[Material for this task Boundary: Start]

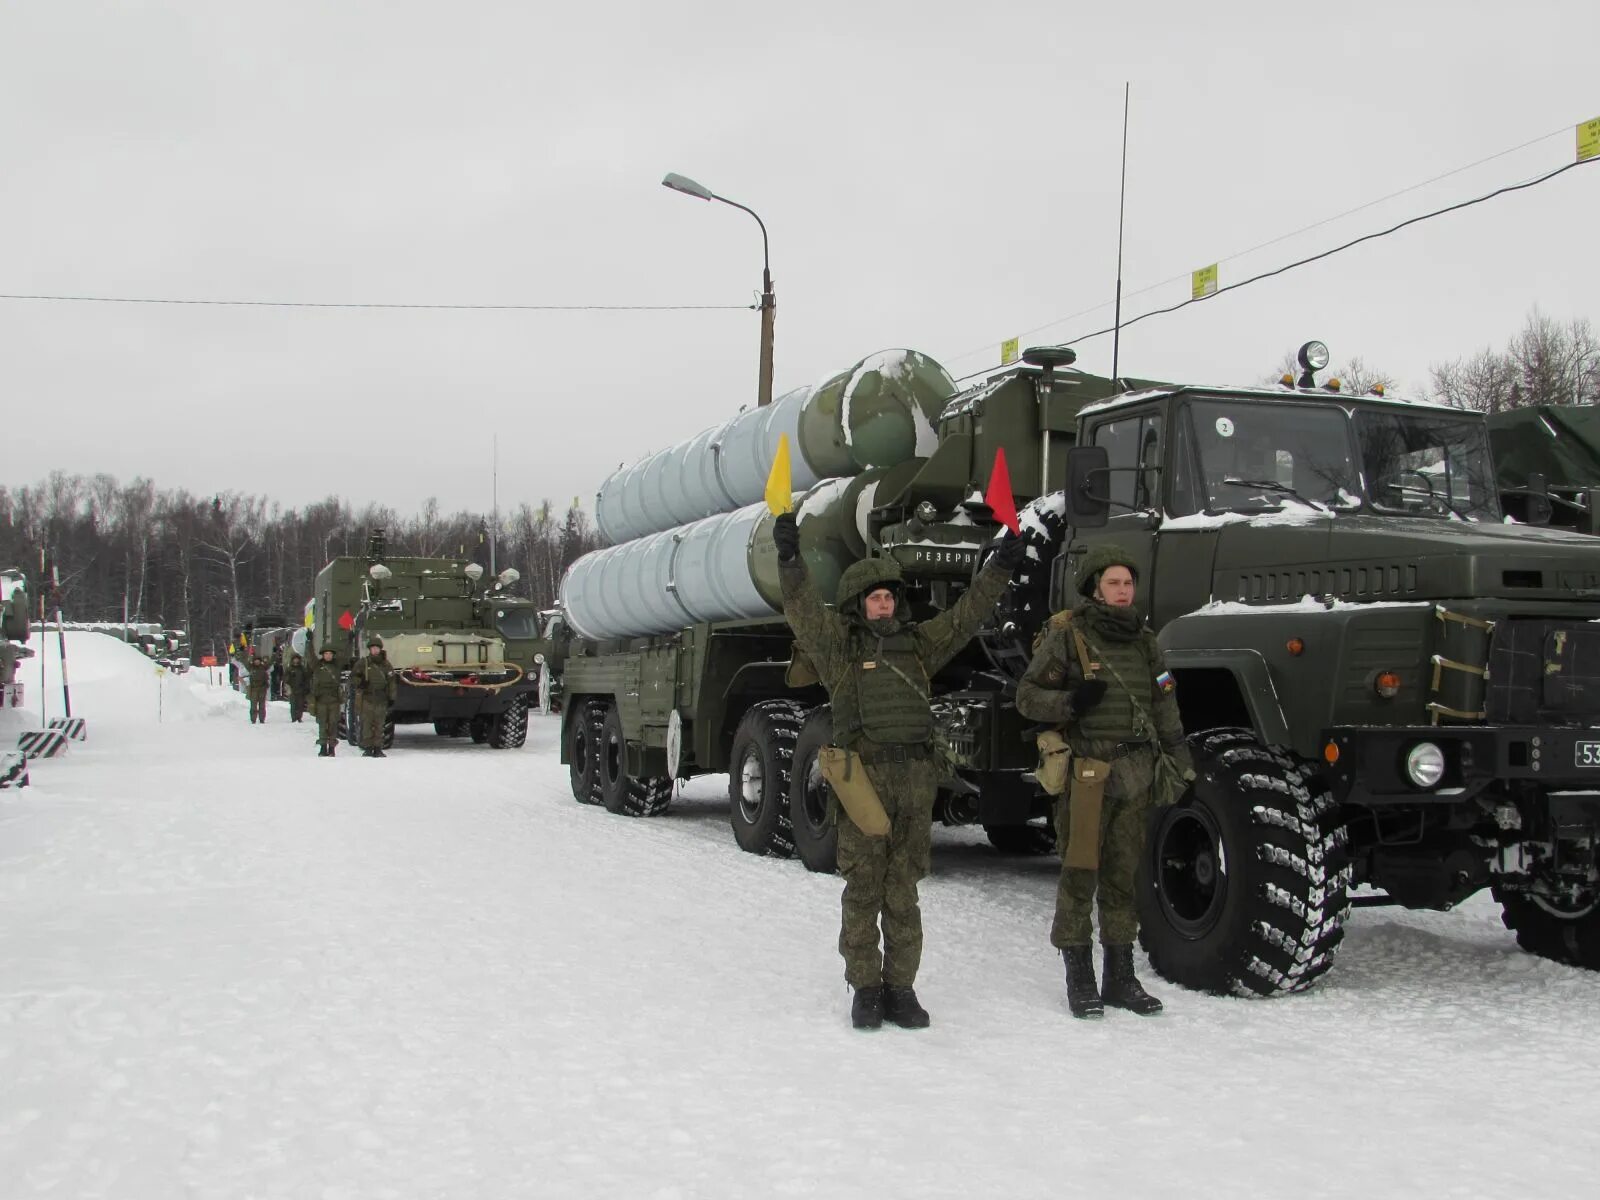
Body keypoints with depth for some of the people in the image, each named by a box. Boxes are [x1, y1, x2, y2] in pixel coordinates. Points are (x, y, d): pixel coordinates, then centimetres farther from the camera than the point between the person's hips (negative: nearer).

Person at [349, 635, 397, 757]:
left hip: (381, 699, 2)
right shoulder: (363, 663, 5)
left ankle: (378, 748, 8)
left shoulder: (386, 664, 11)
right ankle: (367, 748, 1)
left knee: (380, 725, 3)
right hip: (366, 698, -2)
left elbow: (391, 681, 15)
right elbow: (353, 677, 8)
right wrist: (359, 683, -12)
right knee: (367, 724, -4)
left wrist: (391, 697, 10)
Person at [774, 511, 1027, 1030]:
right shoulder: (838, 645, 5)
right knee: (864, 889, 0)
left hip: (915, 778, 3)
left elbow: (966, 616, 18)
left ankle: (900, 988, 14)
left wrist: (1001, 567, 13)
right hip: (862, 776, -3)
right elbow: (803, 608, -9)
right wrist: (790, 559, -23)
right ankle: (865, 988, 9)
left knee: (904, 890, 6)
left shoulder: (919, 643, 18)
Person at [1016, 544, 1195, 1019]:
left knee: (1125, 876, 10)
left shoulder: (1143, 641, 14)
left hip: (1136, 775, 5)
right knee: (1080, 875, -3)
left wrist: (1182, 766, 13)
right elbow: (1027, 697, -2)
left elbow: (1165, 710, 18)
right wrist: (1070, 701, -19)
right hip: (1086, 773, -5)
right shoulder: (1066, 636, -2)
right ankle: (1080, 980, 6)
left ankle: (1120, 977, 19)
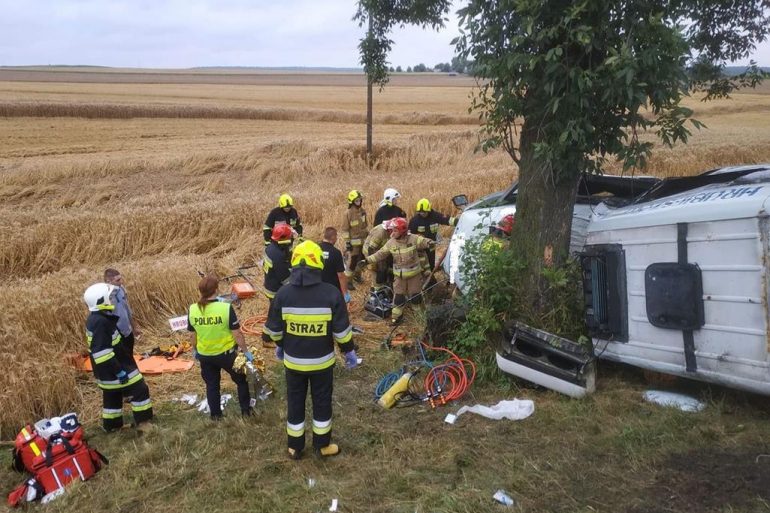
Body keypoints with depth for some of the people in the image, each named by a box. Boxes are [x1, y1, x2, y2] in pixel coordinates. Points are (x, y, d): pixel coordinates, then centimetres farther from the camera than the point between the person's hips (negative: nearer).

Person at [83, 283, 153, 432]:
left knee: (112, 396, 22)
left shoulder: (95, 318, 7)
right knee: (140, 390, -1)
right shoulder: (100, 322, -27)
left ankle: (111, 425, 35)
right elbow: (102, 353, -29)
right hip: (113, 370, -10)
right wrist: (119, 371, -24)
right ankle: (143, 422, 7)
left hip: (106, 370, 10)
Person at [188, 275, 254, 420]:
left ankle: (215, 413, 37)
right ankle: (246, 409, 33)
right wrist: (246, 351, -5)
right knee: (241, 379, 22)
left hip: (204, 355, 3)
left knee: (211, 384, 24)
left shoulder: (192, 310, -14)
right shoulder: (226, 308, -25)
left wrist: (194, 350, 18)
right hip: (226, 353, -3)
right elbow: (237, 334, -19)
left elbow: (192, 335, -1)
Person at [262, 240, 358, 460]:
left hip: (293, 360, 2)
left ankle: (295, 448, 33)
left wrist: (280, 346, 18)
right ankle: (322, 445, 33)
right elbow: (341, 330, -12)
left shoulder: (283, 293, -13)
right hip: (322, 361, -1)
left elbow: (274, 329, -2)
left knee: (295, 403, 18)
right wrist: (349, 352, 4)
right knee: (322, 402, 18)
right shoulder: (331, 293, -18)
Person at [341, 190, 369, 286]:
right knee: (352, 261, -6)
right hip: (354, 241, -7)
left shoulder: (362, 211, 3)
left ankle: (357, 275, 40)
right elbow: (345, 229, -13)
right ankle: (348, 281, 4)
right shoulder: (348, 213, -16)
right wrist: (347, 242, -15)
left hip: (363, 240, 7)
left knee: (361, 259, 18)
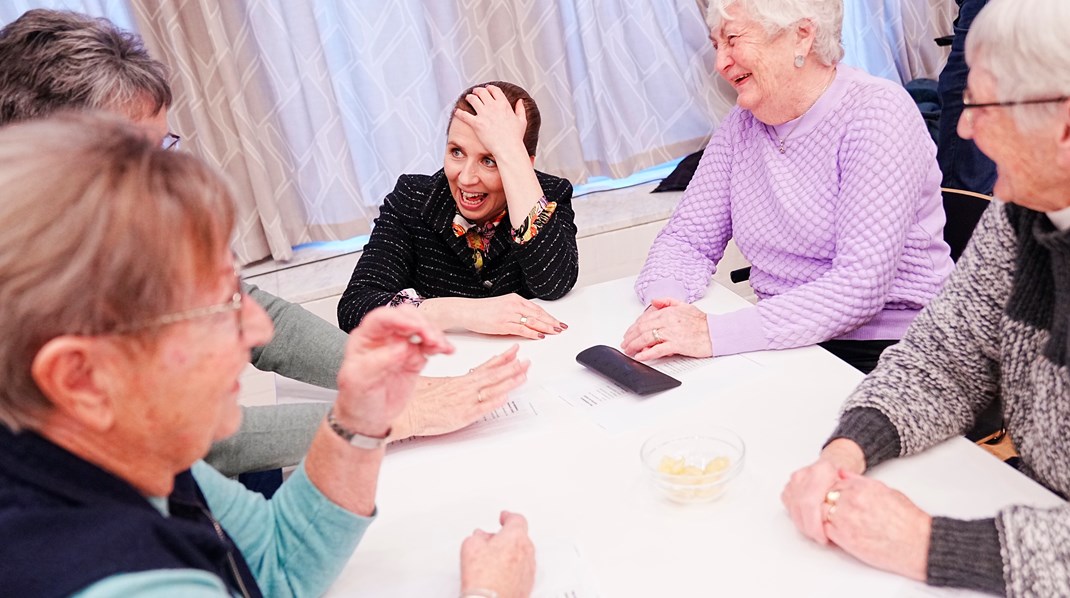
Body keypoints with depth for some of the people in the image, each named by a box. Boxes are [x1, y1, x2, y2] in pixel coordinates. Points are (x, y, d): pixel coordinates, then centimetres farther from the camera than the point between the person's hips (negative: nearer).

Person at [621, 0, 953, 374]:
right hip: (783, 346, 5)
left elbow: (861, 285, -23)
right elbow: (687, 238, 6)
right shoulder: (743, 123, 5)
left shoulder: (877, 114, -14)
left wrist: (717, 334, -31)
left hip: (884, 356, -5)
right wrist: (664, 309, -17)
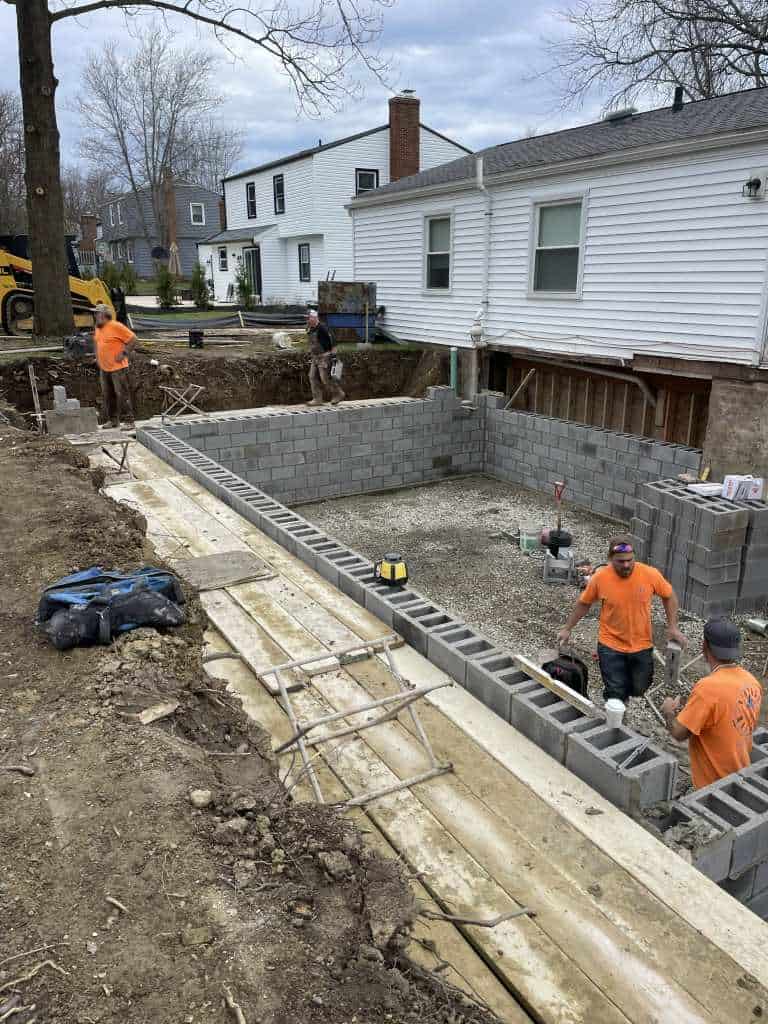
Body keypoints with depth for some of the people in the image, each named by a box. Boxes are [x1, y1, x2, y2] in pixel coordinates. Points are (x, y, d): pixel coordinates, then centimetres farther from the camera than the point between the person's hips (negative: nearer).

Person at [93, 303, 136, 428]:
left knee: (122, 394, -8)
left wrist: (123, 353, -13)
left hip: (118, 368, -8)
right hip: (104, 368, 8)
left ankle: (129, 421, -3)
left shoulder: (116, 326, -11)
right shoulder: (97, 328, 13)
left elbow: (133, 339, -12)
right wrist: (97, 357, 18)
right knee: (107, 395, 11)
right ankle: (112, 420, 20)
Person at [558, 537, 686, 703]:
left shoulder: (650, 574, -17)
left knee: (639, 690, 16)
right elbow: (584, 603, 0)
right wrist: (567, 629, 6)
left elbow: (668, 596, 2)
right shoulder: (600, 578, -17)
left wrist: (672, 627, -3)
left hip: (642, 645, 2)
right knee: (616, 694, 0)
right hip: (610, 646, -1)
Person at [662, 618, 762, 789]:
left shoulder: (708, 687, -27)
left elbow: (679, 733, -21)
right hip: (740, 774, 7)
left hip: (714, 783, -7)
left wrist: (668, 712, 0)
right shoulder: (753, 682, -3)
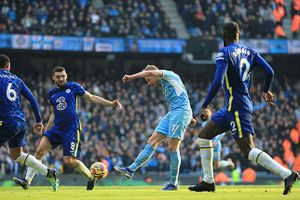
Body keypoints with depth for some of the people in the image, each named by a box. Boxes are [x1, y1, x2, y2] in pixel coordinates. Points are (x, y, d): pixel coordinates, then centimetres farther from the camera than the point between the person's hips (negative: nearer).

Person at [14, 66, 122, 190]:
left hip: (71, 129, -5)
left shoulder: (73, 87, 0)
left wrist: (111, 104, -5)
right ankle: (27, 181, -8)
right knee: (39, 151, -11)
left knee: (69, 161, -11)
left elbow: (92, 98, 3)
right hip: (56, 128, 5)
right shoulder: (52, 93, 13)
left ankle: (91, 177, 13)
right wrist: (46, 131, 20)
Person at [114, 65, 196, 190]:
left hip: (181, 112, -10)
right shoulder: (165, 84, 26)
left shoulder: (168, 75, -1)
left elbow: (150, 72, -19)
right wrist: (190, 118, 31)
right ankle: (130, 170, -3)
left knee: (172, 148, -11)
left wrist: (132, 77, -13)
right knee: (152, 141, 2)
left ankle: (173, 183, -4)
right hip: (171, 114, 10)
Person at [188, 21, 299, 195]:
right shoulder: (249, 51, 9)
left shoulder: (224, 54, -11)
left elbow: (217, 82, -22)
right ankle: (208, 181, 14)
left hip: (237, 108, -9)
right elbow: (270, 72, 4)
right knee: (204, 136, 15)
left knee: (249, 151, -11)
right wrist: (266, 90, 24)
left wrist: (205, 106, -15)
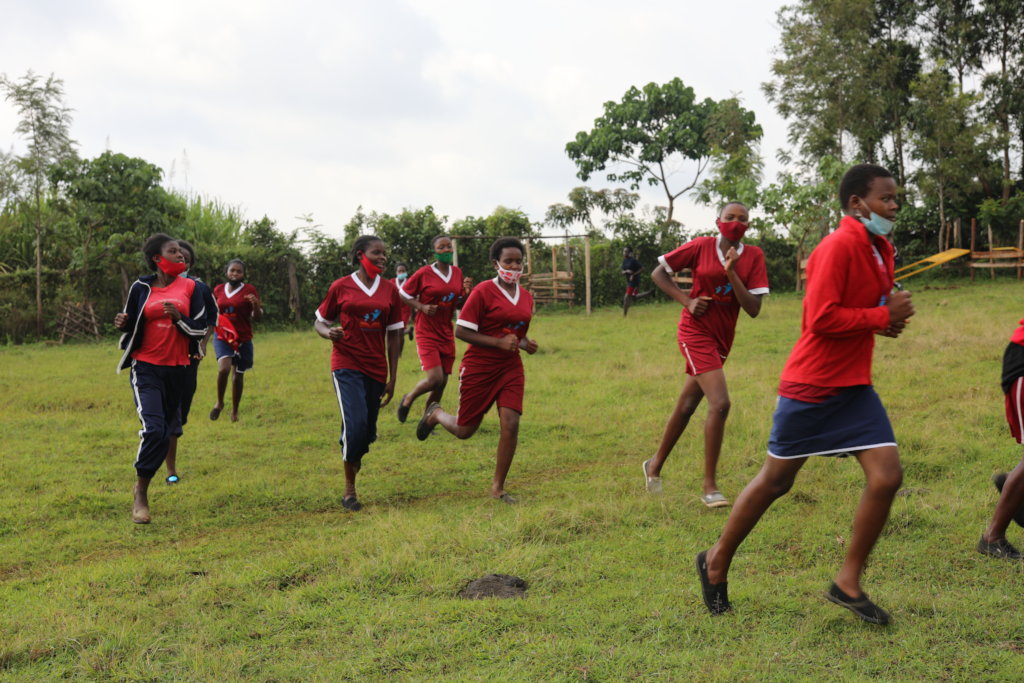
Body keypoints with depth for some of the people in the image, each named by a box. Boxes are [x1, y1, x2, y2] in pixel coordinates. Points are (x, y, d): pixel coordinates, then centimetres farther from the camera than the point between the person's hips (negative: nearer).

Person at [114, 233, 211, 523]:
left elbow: (201, 330, 2)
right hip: (146, 368, -3)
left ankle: (142, 486, 27)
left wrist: (179, 317, -16)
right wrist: (123, 324, -12)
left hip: (177, 369, 3)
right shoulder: (141, 288, 0)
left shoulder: (189, 287, 3)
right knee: (154, 428, -19)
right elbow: (131, 325, 11)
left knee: (165, 430, 8)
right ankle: (140, 496, -6)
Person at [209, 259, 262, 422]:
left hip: (243, 339, -1)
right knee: (223, 368, -22)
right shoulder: (218, 290, 6)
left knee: (238, 375, 7)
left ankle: (234, 412, 25)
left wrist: (255, 304, -25)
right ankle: (219, 403, 1)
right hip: (222, 337, 1)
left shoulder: (249, 290, -3)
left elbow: (257, 317, -5)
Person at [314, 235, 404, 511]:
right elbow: (320, 322, 8)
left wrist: (392, 378, 6)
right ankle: (349, 490, -3)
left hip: (376, 369, 4)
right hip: (347, 366, -3)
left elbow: (394, 335, 9)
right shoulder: (340, 287, -1)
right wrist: (329, 333, -17)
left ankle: (352, 456, 42)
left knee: (368, 433, 6)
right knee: (356, 423, -19)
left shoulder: (390, 289, 6)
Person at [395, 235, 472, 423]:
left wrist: (467, 292, -4)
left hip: (447, 335, 6)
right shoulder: (424, 273, -9)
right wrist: (421, 307, -15)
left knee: (443, 382, 7)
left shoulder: (457, 273, 7)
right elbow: (403, 294, 0)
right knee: (435, 379, -17)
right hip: (427, 333, -6)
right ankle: (408, 399, 13)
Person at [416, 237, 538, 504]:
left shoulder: (526, 297, 7)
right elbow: (461, 331, -16)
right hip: (478, 369, -4)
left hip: (510, 369, 5)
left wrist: (526, 344, -1)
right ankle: (435, 414, 42)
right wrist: (498, 342, -23)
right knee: (465, 430, 6)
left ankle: (498, 488, 4)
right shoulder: (483, 292, -13)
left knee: (510, 425, -10)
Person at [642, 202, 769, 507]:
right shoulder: (701, 247, -7)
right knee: (720, 403, -19)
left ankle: (655, 465, 36)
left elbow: (753, 309, -7)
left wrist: (732, 273, -18)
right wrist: (687, 300, -11)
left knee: (686, 405, 16)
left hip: (722, 338, 5)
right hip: (696, 331, -5)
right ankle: (709, 487, -10)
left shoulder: (753, 257, -1)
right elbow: (658, 272, 1)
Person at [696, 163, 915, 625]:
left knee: (887, 475, -5)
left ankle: (848, 583, 8)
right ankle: (717, 562, 26)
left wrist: (889, 317, 3)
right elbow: (822, 319, -25)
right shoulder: (838, 247, -18)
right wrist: (883, 316, -19)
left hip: (854, 387, 8)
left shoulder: (880, 250, 9)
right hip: (811, 385, -8)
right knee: (775, 481, 5)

[Material for this task Boundary: End]

Work order: Copy the rows from the line with "left knee: (69, 161, -11)" up to and including the line with "right shoulder: (249, 51, 9)", substituting "Subject at" for every "Person at" and changing nothing else.

Exercise response:
left knee: (69, 161, -11)
left elbow: (92, 98, 3)
right hip: (56, 128, 5)
right shoulder: (52, 93, 13)
left ankle: (91, 177, 13)
right wrist: (46, 131, 20)
Subject at [114, 65, 196, 190]:
left hip: (181, 112, -10)
right shoulder: (165, 84, 26)
left shoulder: (168, 75, -1)
left elbow: (150, 72, -19)
right wrist: (190, 118, 31)
right ankle: (130, 170, -3)
left knee: (172, 148, -11)
left wrist: (132, 77, -13)
right knee: (152, 141, 2)
left ankle: (173, 183, -4)
right hip: (171, 114, 10)
Subject at [188, 21, 299, 195]:
right shoulder: (249, 51, 9)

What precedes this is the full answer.